# Terrapin Dragonfly Microskiff for sale



## Litetackle (Mar 12, 2005)

Up sale is my 2008 Terrapin Dragonfly. Baby blue hull with Sea Foam deck. She is in very good shape. Always garage kept and wiped down after each outing. The boat comes with a 2009 Honda 25 4 stroke Short Shaft motor w/ electric tiller extension, Honda tilt and trim, TH Marine Atlas micro jacker, 65 qt Yeti, 21 ft Stiffy Extreme push pole, Tibor push pole caddy, and custom faux teak seadek, Anodized aluminum Rocket trailer. No expenses have been spared on annual services. I'm asking 16,500. Money is not a motivating factor in my decision to sell, so serious inquiries only please. Located in Texas.

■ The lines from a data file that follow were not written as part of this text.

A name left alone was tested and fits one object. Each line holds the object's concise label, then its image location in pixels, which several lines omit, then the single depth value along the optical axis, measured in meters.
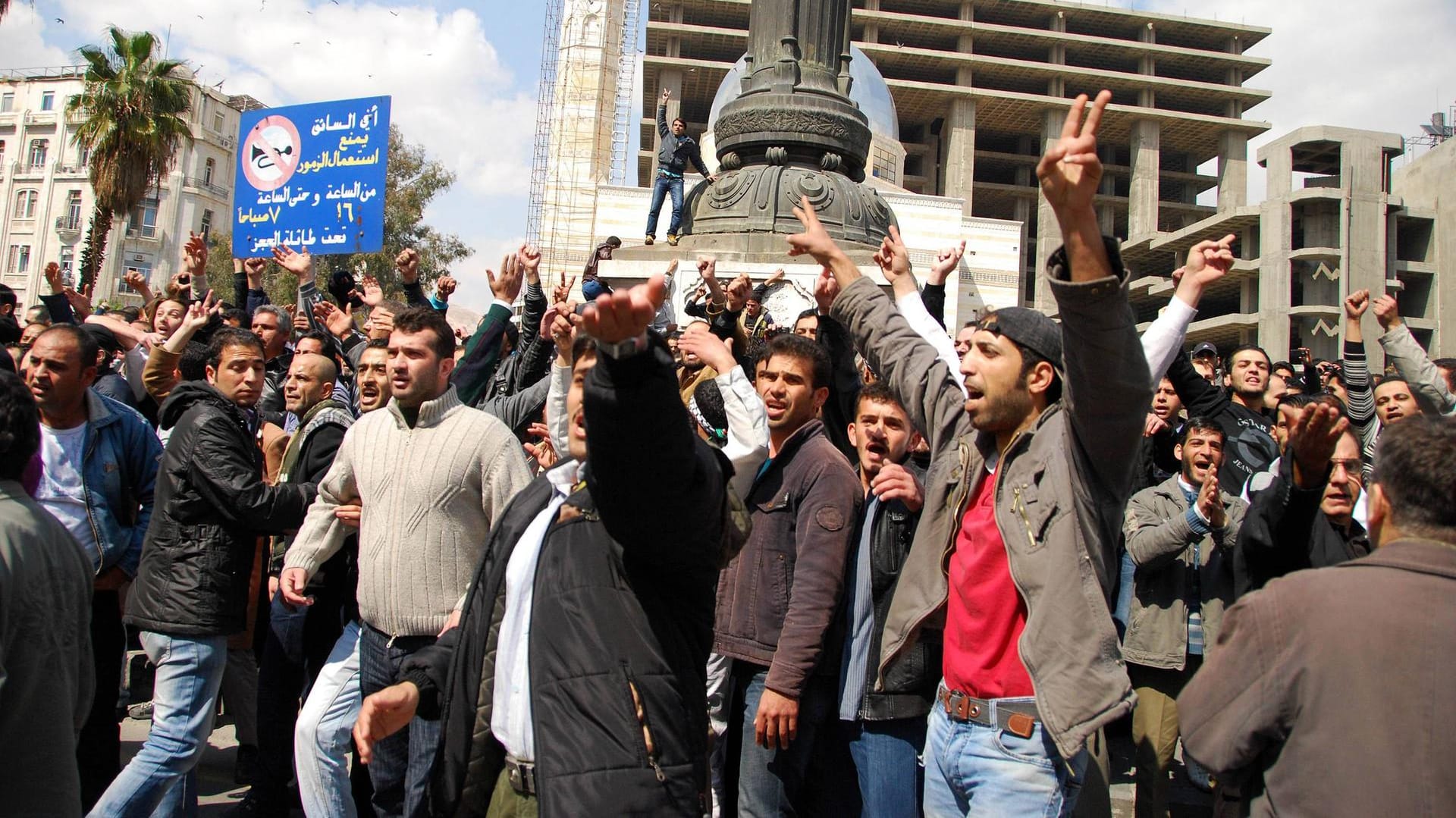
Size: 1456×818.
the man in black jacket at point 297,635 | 4.25
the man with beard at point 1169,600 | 4.54
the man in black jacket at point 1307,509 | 2.87
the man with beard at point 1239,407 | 5.27
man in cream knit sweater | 3.49
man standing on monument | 12.91
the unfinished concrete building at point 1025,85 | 58.12
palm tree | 22.69
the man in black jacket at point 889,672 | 3.35
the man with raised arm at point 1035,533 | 2.37
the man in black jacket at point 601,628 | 2.00
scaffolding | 42.66
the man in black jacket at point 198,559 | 3.88
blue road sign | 9.13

http://2coolfishing.com/ttmbforum/showthread.php?t=1892922


----------



## southpaw (Feb 25, 2009)

That's a sweet rig. If the O&G market wasn't so slow, I'd be taking a hard look


----------



## Blast-n-cast (May 7, 2010)

Nice looking rig. Motor looks like a Yamaha from the pics. Is it a different motor that is being sold with it?


----------



## Blast-n-cast (May 7, 2010)

Nice looking rig. Motor looks like a Yamaha from the pics. Is it a typo or a different motor that is being sold with it?


----------



## Litetackle (Mar 12, 2005)

For the life of me I do not know why I typed in Honda for the motor type. It is an F25 Yamaha 4 stroke.


----------